Tuesday, November 09, 2010

Rowan's Rhetorical Reserve

As the Great Anglican Schism continues, now with the encouragement of Pope Benedict, we have come to take a certain grim delight in the public statements of Archbishop Rowan Williams. At least as taken out of context by the press, they look ever more ineffectual.

Here's the latest. Per the AP, five Anglican bishops have decided to depart for the Roman communion. For the record, they are:
... Bishop of Ebbsfleet Andrew Burnham, Bishop of Richborough Keith Newton, Bishop of Fulham John Broadhurst — as well as retired bishops Edwin Barnes and David Silk ....
Well, fine. Whatever. There are so many Anglican bishops in the world that they can stand to lose a few. (We Lutherans don't have nearly as many, but we could stand t lose a few as well. You know who you are!). Still, they are bishops, stealing off to another church, hoping to join the ordinariates when they are actually formed. It's got to be a little embarrassing and more than a little infuriating. Yet here is Canterbury's tepid response:

Archbishop of Canterbury Rowan Williams, spiritual leader of the world's Anglicans, said he had accepted the resignations of Burnham and Newton, "with regret."

"We wish them well in this next stage of their service to the Church," he said.

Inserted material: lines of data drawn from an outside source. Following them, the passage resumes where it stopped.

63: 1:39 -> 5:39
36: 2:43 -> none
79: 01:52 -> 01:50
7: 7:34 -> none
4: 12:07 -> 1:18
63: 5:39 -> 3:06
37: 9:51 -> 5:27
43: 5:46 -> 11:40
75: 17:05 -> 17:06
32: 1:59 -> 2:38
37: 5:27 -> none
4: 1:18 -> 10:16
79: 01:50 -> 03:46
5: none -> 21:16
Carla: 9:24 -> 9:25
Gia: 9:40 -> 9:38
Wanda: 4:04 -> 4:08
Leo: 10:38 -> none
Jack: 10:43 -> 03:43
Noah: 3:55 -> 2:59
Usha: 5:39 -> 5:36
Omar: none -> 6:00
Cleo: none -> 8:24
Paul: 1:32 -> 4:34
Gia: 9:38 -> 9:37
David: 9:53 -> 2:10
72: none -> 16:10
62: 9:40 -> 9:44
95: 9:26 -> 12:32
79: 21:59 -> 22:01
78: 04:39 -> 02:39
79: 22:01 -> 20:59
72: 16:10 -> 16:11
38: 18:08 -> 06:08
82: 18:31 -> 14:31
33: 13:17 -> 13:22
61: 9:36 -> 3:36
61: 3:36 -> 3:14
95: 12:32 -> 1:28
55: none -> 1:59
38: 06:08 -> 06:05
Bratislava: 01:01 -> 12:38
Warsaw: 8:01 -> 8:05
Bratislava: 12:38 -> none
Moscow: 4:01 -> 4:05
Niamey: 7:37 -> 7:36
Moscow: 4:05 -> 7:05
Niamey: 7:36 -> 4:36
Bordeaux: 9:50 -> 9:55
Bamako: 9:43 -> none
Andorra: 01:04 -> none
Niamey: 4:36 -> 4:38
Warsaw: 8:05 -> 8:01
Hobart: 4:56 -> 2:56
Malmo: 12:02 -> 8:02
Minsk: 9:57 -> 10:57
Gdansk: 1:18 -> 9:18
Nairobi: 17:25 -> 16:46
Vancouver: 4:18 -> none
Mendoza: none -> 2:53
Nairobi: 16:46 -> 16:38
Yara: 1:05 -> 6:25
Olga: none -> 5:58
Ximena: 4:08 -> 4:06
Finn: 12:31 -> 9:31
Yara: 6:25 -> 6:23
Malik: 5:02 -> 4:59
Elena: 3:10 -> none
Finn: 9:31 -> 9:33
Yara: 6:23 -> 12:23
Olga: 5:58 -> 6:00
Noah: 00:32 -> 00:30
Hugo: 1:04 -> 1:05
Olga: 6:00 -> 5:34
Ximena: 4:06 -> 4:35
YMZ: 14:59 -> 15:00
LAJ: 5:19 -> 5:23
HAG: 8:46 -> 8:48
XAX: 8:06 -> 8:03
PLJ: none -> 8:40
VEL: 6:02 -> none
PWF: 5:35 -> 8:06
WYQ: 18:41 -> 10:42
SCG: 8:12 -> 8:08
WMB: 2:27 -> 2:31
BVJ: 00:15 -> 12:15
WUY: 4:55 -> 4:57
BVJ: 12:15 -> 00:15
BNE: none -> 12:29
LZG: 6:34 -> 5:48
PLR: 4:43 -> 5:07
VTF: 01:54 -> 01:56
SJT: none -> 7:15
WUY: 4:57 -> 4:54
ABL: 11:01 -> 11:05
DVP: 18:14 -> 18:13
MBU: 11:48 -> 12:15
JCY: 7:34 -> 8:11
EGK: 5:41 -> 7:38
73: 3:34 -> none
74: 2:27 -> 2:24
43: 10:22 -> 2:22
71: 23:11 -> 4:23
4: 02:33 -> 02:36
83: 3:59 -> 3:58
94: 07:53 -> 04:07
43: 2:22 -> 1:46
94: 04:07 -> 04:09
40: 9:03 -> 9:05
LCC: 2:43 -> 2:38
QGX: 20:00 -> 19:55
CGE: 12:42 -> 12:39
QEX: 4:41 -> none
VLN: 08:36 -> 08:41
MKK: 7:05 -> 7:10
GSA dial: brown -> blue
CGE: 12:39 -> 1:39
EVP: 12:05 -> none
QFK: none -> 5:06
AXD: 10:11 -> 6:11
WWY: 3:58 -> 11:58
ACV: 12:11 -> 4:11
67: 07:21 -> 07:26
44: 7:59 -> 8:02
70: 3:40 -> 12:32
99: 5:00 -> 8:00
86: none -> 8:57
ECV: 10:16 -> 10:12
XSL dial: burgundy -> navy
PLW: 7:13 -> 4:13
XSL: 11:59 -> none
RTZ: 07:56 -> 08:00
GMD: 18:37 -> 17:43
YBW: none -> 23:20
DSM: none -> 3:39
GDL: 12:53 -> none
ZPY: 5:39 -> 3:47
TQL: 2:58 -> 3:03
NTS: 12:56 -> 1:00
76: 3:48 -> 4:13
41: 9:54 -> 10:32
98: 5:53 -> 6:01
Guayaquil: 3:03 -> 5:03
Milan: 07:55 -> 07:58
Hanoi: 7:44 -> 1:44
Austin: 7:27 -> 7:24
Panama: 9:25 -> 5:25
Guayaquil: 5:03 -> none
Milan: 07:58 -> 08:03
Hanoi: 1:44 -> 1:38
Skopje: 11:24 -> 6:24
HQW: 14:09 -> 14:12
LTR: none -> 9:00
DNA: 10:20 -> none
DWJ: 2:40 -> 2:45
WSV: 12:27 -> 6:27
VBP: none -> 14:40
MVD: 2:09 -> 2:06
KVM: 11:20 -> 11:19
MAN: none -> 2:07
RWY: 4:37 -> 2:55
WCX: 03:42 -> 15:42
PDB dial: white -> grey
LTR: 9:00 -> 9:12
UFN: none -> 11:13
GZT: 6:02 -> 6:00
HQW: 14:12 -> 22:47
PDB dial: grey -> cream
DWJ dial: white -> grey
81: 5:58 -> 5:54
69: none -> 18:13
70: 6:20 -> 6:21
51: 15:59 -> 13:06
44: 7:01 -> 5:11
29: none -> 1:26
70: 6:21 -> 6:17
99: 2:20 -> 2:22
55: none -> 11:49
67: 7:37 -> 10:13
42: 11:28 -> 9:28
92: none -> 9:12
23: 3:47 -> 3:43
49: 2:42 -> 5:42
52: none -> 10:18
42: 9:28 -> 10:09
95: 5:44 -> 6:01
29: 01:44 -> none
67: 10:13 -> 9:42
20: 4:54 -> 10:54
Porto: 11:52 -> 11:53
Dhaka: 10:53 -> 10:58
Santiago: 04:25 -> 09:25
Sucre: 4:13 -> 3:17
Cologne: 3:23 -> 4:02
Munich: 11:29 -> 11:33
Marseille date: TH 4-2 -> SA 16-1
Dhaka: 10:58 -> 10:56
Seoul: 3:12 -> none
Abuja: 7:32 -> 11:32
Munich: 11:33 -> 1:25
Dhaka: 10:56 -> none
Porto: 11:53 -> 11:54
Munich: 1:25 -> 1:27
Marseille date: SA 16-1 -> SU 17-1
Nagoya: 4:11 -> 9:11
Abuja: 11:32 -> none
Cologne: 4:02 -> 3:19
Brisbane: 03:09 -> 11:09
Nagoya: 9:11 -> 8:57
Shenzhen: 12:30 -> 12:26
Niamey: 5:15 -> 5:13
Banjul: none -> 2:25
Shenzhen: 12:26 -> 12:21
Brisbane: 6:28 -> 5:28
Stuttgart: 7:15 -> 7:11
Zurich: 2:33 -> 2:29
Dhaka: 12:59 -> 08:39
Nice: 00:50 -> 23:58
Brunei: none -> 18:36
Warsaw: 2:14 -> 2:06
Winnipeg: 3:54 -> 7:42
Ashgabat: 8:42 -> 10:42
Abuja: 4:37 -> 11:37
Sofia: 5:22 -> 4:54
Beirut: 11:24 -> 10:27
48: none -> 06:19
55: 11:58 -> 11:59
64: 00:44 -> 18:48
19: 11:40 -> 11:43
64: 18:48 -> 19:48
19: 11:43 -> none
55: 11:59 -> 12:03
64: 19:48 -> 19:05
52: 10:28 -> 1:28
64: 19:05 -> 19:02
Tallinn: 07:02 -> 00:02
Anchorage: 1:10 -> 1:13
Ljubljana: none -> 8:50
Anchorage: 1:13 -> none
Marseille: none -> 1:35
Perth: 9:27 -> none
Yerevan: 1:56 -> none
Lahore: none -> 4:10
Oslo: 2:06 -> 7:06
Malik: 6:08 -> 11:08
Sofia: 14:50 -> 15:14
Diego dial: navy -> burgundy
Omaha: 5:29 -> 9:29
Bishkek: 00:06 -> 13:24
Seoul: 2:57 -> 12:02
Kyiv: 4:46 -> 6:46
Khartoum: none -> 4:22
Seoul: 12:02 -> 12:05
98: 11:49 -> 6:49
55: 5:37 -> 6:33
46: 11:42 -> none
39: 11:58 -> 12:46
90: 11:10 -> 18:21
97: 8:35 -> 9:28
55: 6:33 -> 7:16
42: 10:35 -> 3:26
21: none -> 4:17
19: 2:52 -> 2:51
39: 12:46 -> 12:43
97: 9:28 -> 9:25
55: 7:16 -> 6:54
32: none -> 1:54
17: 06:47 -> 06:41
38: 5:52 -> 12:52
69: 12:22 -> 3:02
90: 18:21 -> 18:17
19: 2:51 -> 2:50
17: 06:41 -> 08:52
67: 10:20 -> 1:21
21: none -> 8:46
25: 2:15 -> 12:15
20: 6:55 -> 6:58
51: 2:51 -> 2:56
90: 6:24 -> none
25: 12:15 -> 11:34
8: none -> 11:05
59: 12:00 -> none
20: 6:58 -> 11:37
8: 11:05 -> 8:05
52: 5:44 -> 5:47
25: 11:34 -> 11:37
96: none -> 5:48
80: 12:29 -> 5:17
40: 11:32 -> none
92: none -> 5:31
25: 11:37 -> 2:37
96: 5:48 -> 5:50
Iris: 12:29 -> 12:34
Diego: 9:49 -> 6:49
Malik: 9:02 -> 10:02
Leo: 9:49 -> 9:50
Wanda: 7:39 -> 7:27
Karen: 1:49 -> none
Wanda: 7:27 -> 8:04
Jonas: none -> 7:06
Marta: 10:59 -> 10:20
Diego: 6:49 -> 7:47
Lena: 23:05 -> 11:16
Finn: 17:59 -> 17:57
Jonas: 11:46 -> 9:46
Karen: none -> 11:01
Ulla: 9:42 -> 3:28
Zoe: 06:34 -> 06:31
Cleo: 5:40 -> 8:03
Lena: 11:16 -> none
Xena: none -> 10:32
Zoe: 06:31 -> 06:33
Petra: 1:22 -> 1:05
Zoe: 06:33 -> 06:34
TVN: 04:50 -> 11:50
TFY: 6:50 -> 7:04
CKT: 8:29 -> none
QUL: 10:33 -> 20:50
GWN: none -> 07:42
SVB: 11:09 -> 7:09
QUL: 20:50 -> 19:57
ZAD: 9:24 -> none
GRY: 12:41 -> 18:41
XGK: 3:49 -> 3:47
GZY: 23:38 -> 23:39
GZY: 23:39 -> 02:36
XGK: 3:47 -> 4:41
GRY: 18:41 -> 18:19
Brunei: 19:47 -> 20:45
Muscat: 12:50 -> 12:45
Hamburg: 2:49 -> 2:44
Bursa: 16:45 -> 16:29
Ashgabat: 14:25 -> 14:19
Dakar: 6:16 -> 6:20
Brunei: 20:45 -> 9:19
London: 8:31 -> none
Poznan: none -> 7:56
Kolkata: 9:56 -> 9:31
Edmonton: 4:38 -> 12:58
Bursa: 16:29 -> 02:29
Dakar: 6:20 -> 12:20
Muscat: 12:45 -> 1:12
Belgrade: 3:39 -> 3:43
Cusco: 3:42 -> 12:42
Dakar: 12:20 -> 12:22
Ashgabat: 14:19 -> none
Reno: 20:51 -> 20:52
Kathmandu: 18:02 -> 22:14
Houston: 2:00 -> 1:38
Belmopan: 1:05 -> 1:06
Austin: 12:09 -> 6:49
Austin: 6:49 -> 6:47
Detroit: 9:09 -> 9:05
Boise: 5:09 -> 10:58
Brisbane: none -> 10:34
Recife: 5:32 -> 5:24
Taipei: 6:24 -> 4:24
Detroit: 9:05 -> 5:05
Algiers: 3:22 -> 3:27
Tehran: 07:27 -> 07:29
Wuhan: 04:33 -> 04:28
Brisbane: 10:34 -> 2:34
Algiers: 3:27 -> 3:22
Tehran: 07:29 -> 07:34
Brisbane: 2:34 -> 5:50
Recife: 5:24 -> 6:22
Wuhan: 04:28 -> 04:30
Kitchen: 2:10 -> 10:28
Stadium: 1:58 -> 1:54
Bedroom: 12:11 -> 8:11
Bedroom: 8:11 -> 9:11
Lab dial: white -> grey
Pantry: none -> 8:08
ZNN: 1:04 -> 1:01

Seriously? Pardon us, your grace, but we at the Egg would like to propose a rewrite. Here, if we may, is what you might have said:

It saddens us that these bishops cannot keep the promises they have made, and have chosen to abandon the church they have vowed to serve. While we wish them long and happy lives as laymen, we cannot imagine that they will ever be entrusted with pastoral duties, far less episcopal ones, in any well-ordered church body.

Furthermore, we deeply regret that that the authorities of the Roman Catholic Church have chosen to lure away prelates of our communion, dangling before them the hope of undeserved honors in an as-yet-unformed club for unhappy old men. After decades of ecumenical rapprochement, the proposed ordinariates are a step backward toward the bad old days of Jesuit spies attempting to overthrow both the church and crown.
Or, better yet:
These men have proven themselves to be treacherous rascals, and the Church is well rid of them. We hope that they live out their lives in the obscurity and impotence they so richly deserve. Furthermore, we decry the overreaching hubris of the bishop of Rome, and declare that England will no more tolerate foreign interference with her Church than with her state.
Sure, it's over the top. But when the other side goes all Counter-Reformation, it seems to us that you almost have to get a little Reformation-y in response.


LiturgyGeek said...


When I become General Minister and President for the UCC, I'm hiring you as my speechwriter.

Anonymous said...

Wow. As if 99% of the population could care less!
And you wonder why religion is becoming more and more ignored?